Give back each of the items below word for word, without the pictures.

### DATASET RECORDS
***

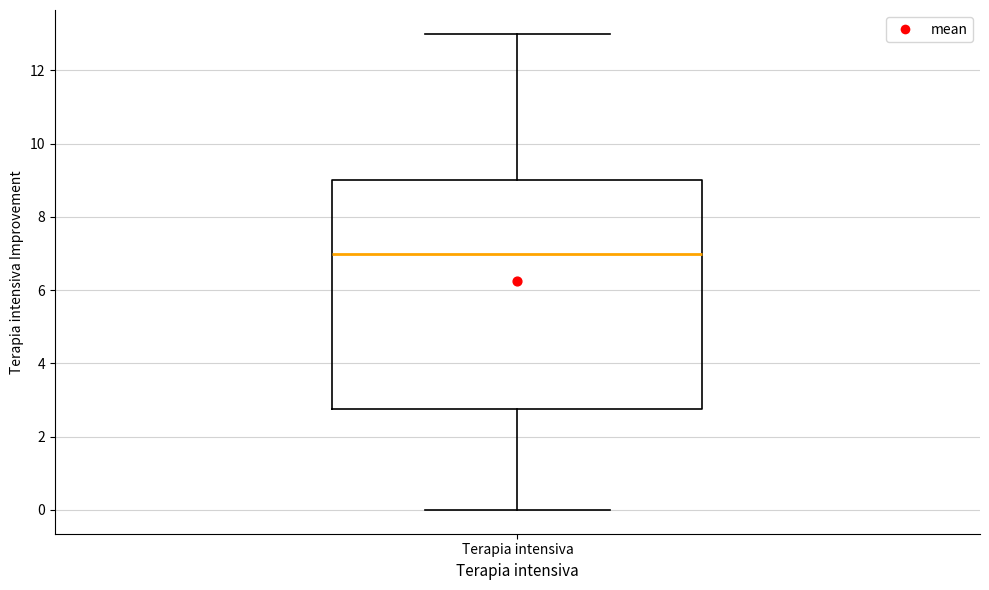

Read this box plot against the y-axis: the position of the median line, the range covered by the box, and the ends of both whiskers. The values are not printed on the chart, so give them approximately, as read against the axis.

median 7.0, box 2.8 to 9.0, whiskers 0.0 to 13.0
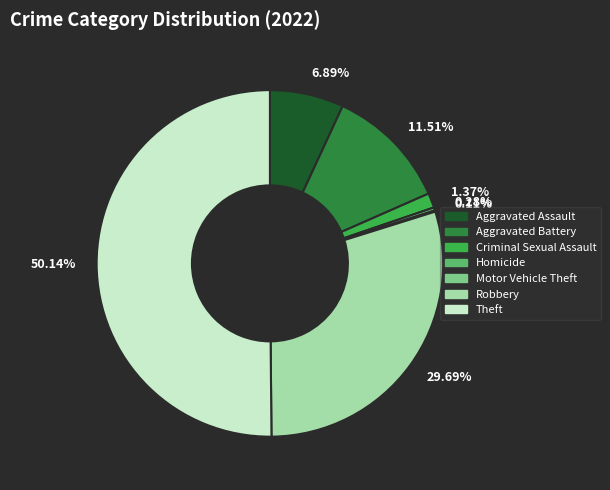

Combined, do 29.69% and 50.14% account for over 50%?

Yes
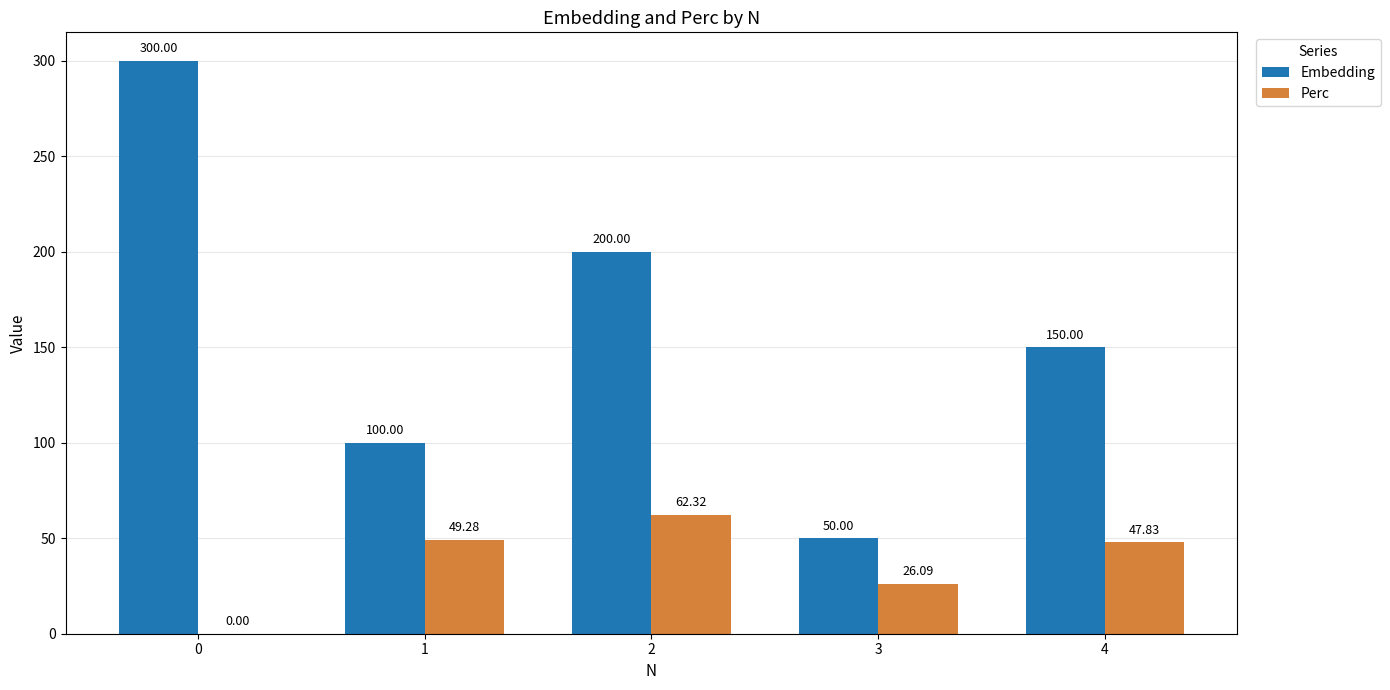

Which series has the largest total across all categories?

Embedding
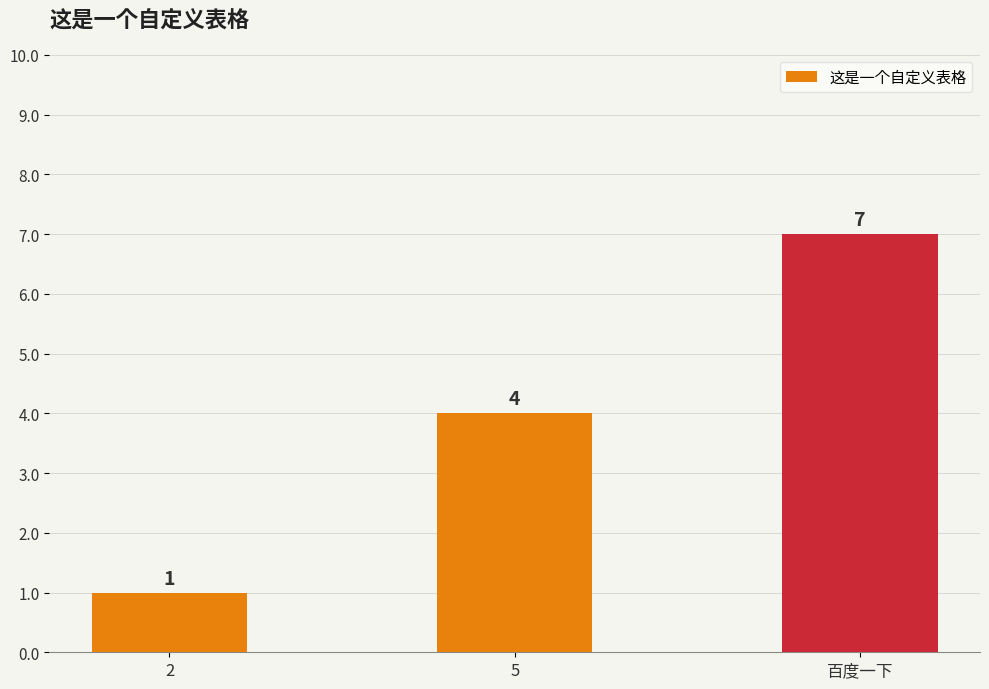

What is the sum of the values at 百度一下 and 5?

11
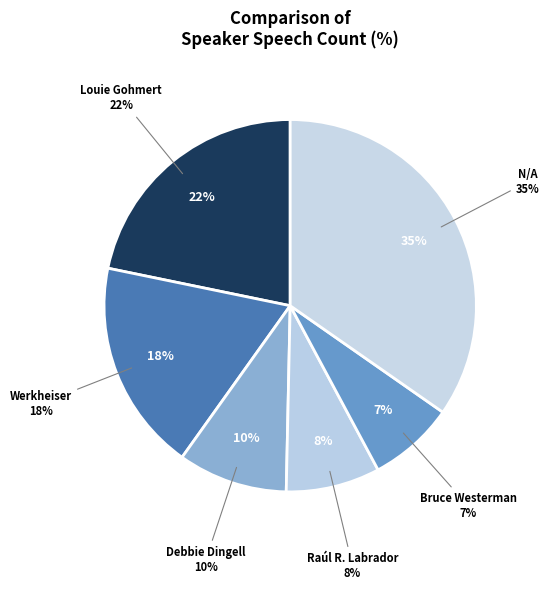

Is the sum of Bruce Westerman and N/A greater than half?

No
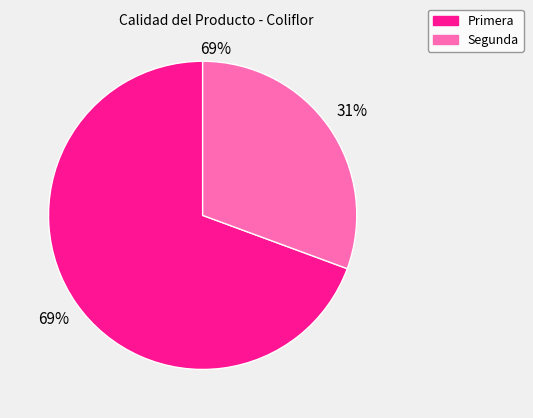

Between Primera and Segunda, which is larger?

Primera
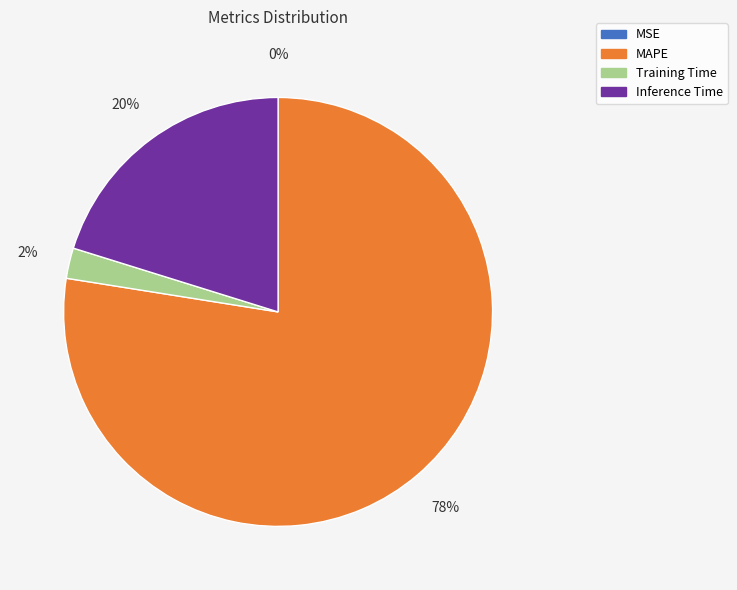

Which category has the biggest portion of the pie?

MAPE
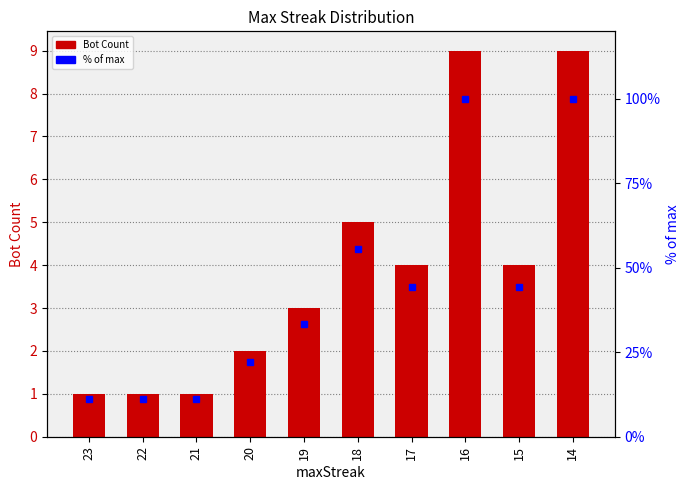

True or false: Bot Count has a value of 1.0 at 23.

True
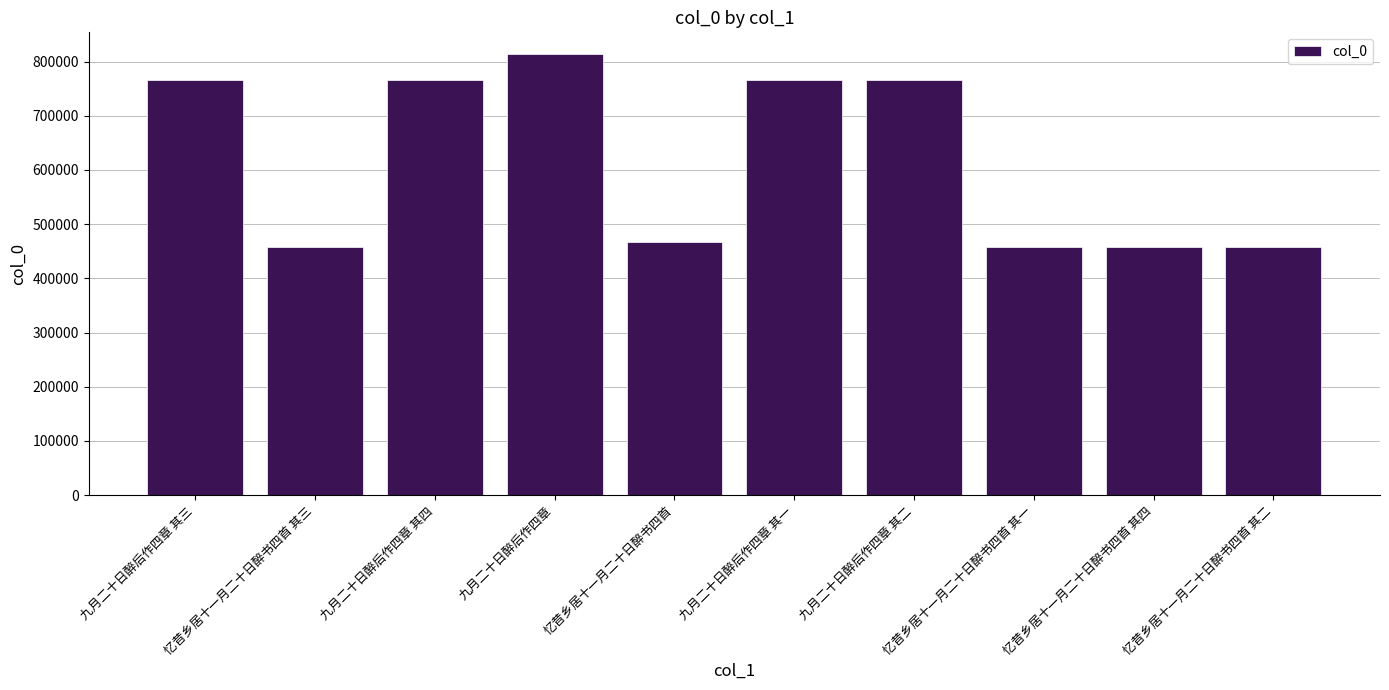

What is the smallest value displayed?

458453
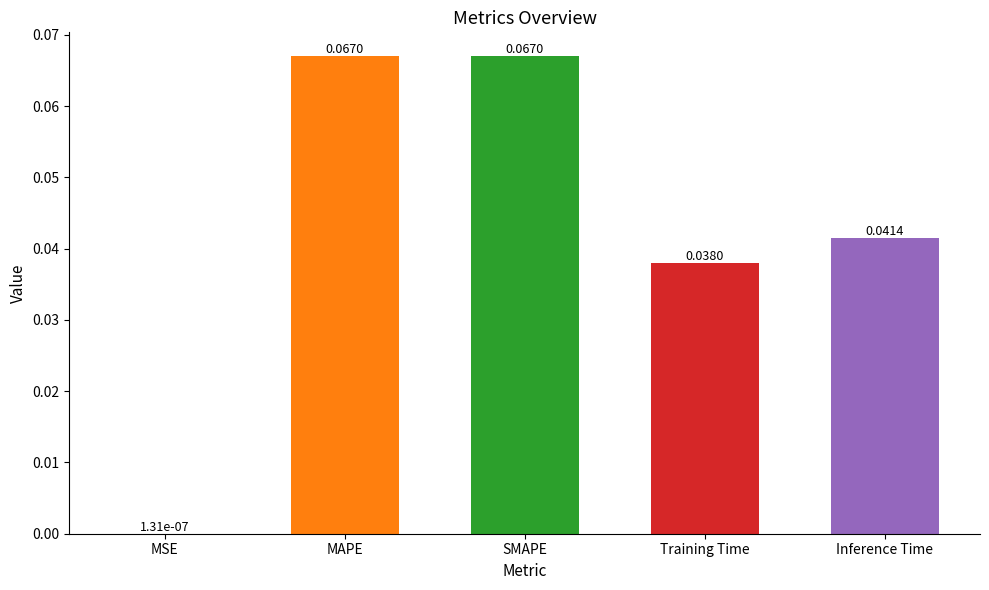

Between MSE and MAPE, which is larger?

MAPE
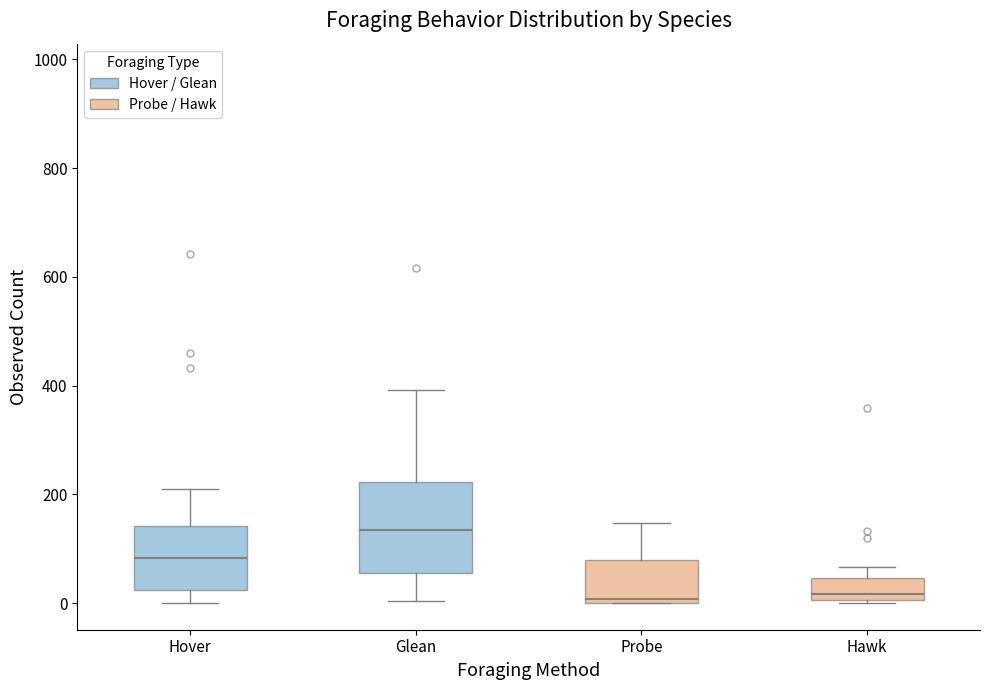

Where is the lower edge of the box for Probe on the y-axis? The values are not printed on the chart, so give them approximately, as read against the axis.

0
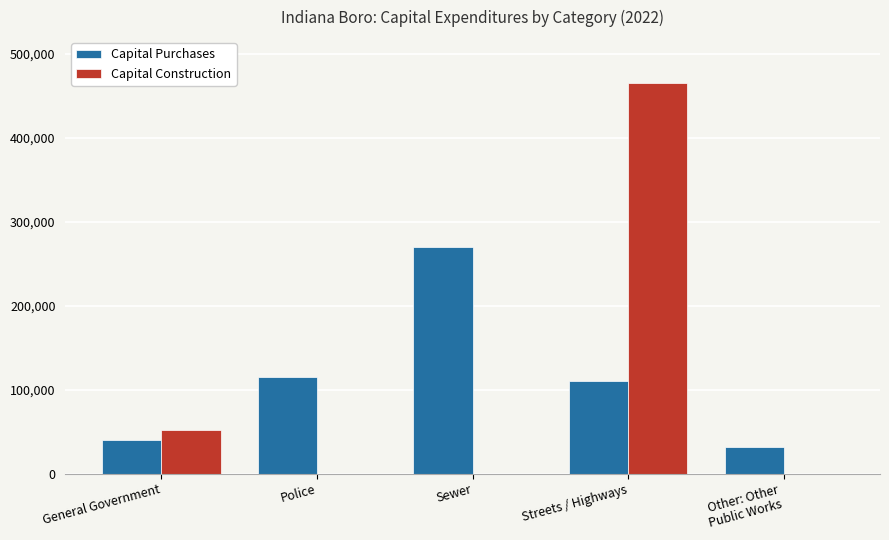

Is it true that Capital Construction equals 465841 at Streets / Highways?

True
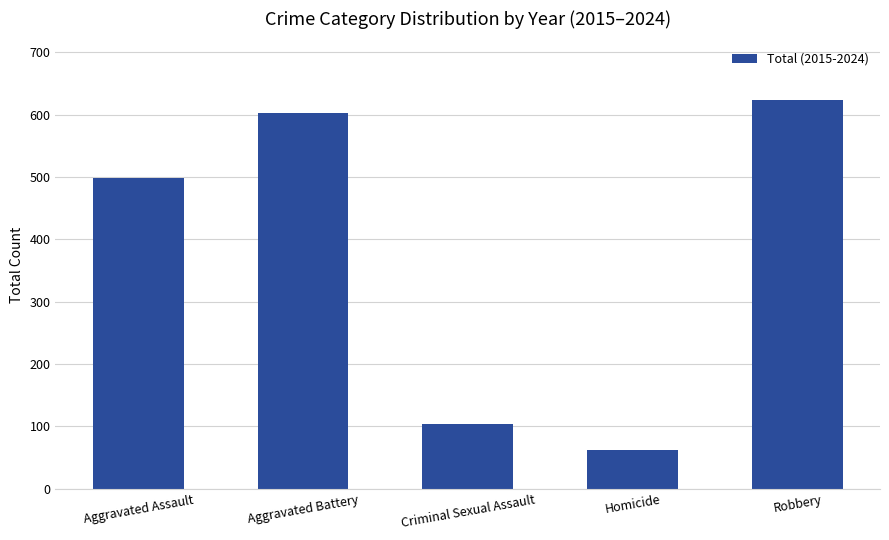

What is the greatest value displayed?

624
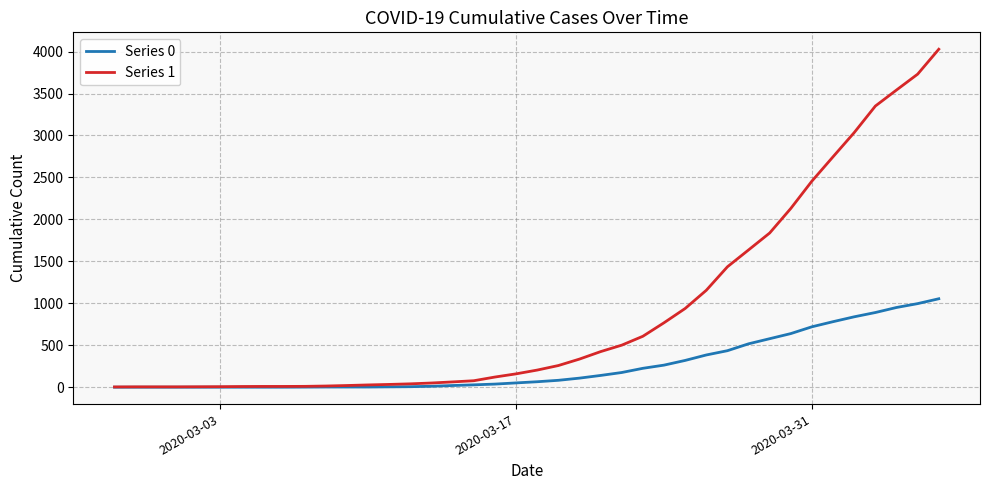

What is the average value of the Series 0 series?

258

***

### RESPONSE AREA
Read this box plot against the y-axis: the position of the median line, the range covered by the box, and the ends of both whiskers. The values are not printed on the chart, so give them approximately, as read against the axis.

median 7.0, box 2.8 to 9.0, whiskers 0.0 to 13.0

Combined, do 29.69% and 50.14% account for over 50%?

Yes

Which series has the largest total across all categories?

Embedding

What is the sum of the values at 百度一下 and 5?

11

Is the sum of Bruce Westerman and N/A greater than half?

No

Between Primera and Segunda, which is larger?

Primera

Which category has the biggest portion of the pie?

MAPE

True or false: Bot Count has a value of 1.0 at 23.

True

What is the smallest value displayed?

458453

Between MSE and MAPE, which is larger?

MAPE

Where is the lower edge of the box for Probe on the y-axis? The values are not printed on the chart, so give them approximately, as read against the axis.

0

Is it true that Capital Construction equals 465841 at Streets / Highways?

True

What is the greatest value displayed?

624

What is the average value of the Series 0 series?

258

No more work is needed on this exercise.